- **WHAT NEEDS TO BE DONE**: Copy out the records below, substituting "binomial name" for every "scientific name" and keeping everything else the same.

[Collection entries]
________________________

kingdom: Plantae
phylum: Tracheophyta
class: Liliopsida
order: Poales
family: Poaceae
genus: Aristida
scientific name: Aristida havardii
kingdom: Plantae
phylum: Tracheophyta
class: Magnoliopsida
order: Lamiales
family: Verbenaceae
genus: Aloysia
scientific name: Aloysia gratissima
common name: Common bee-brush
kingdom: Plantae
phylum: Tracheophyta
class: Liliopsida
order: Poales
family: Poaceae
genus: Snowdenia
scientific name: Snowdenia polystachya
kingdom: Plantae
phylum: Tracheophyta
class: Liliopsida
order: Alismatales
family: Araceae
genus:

________________________

- **EXERCISE ANSWER**:
kingdom: Plantae
phylum: Tracheophyta
class: Liliopsida
order: Poales
family: Poaceae
genus: Aristida
binomial name: Aristida havardii
kingdom: Plantae
phylum: Tracheophyta
class: Magnoliopsida
order: Lamiales
family: Verbenaceae
genus: Aloysia
binomial name: Aloysia gratissima
common name: Common bee-brush
kingdom: Plantae
phylum: Tracheophyta
class: Liliopsida
order: Poales
family: Poaceae
genus: Snowdenia
binomial name: Snowdenia polystachya
kingdom: Plantae
phylum: Tracheophyta
class: Liliopsida
order: Alismatales
family: Araceae
genus:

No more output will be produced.